業務内容等とは、下記に掲げる内容とする。
東京国際空港及び成田国際空港における運航実態調査
- 滑走路占有時間の計測
- 高速離脱誘導路の使用状況
第5滑走路(E滑走路)増設とは関係なく、羽田の運航実態調査として、滑走路占有時間を計測する業務であった。
では、滑走路占有時間を計測する羽田の運航実態調査とは何なのか?
仕様書をひも解くと、その調査の狙いが見えてくる。
1 調査目的
(前略)
(中略)や2020年夏ダイヤからの発着容量拡大に伴う新規就航等により、2020年度においては滑走路占有時間の変動が想定されるところであり、その変動要因を正確に分析する必要があることから、環境変化前の2019年度中において滑走路占有時間を含む運航の実態を正確に把握しておく必要ある。
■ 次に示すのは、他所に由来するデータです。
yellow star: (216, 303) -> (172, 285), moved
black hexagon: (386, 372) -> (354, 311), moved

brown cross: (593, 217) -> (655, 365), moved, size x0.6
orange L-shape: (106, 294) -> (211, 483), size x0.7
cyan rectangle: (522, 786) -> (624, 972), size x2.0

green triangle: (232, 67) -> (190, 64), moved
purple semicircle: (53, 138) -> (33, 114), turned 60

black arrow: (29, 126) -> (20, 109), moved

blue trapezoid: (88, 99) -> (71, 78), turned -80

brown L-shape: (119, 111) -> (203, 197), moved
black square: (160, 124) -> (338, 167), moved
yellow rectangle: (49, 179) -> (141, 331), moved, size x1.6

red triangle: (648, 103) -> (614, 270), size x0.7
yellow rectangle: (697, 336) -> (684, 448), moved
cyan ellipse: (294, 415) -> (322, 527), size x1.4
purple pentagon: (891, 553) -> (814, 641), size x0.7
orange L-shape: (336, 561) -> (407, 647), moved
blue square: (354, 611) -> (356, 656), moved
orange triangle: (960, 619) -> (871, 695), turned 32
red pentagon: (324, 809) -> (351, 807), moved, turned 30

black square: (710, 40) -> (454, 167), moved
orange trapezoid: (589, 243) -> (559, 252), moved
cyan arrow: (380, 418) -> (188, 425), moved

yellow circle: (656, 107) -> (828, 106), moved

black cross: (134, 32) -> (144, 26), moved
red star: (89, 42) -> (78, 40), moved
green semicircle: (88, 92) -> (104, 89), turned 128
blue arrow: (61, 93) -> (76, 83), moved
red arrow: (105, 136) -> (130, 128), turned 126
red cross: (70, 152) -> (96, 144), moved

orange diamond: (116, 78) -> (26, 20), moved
(以下略)
簡単にいえば、羽田増便計画の妥当性のエビデンスを得るために、まずは比較の基準となる増便前のデータを押さえておこうということ。
具体的な調査内容は、次の2本柱からなっている。
3 処理能力算定に関係する統計データの計測等
※羽田と成田、それぞれ5日間×2回
- (1)滑走路占有時間の計測
- (2)高速離脱誘導路の運用実態の把握
- (3)離着陸機の競合により他機に影響を及ぼす時間の計測及び整理(東京国際空港のみ)
- (4)滑走路横断に要する時間の計測(東京国際空港のみ)
- (5)進入速度のバラツキの計測
- (6)進入に要する時間の計測
- (7)各滑走路の処理能力の算定
4 深夜早朝時間帯における運用方式の運航状況の実態調査
(筆者注:羽田だけが調査対象)
- (1)適用頻度及び適用時の気象状況
- (2)飛行所要時間の計測
- (3)ハザード(危険因子)の発生状況
まとめ
航空保安研究センターが2年続けて落札した「首都圏空港の滑走路処理能力に関する調査」は、第5滑走路(E滑走路)増設可能性調査でも行っているのか?
そんな疑念から、時間と手間をかけて国交省に開示請求し、「入札告示」と「仕様書」を入手した。これらの文書を読むと、この調査業務は第5滑走路(E滑走路)増設とは関係ないことが確認できた。
この調査業務には、羽田増便計画の妥当性のエビデンスを得るために、処理能力の比較の基準となる増便前の統計データを押さえておくことが含まれていたのである。
20年度にも同様の調査を実施するだろうから、その調査報告書(年度末納期?)を開示請求すれば、羽田新ルート導入の効果の有無を知ることができるかもしれない。ただ、その報告書が入手できるのは1年も先になるが……。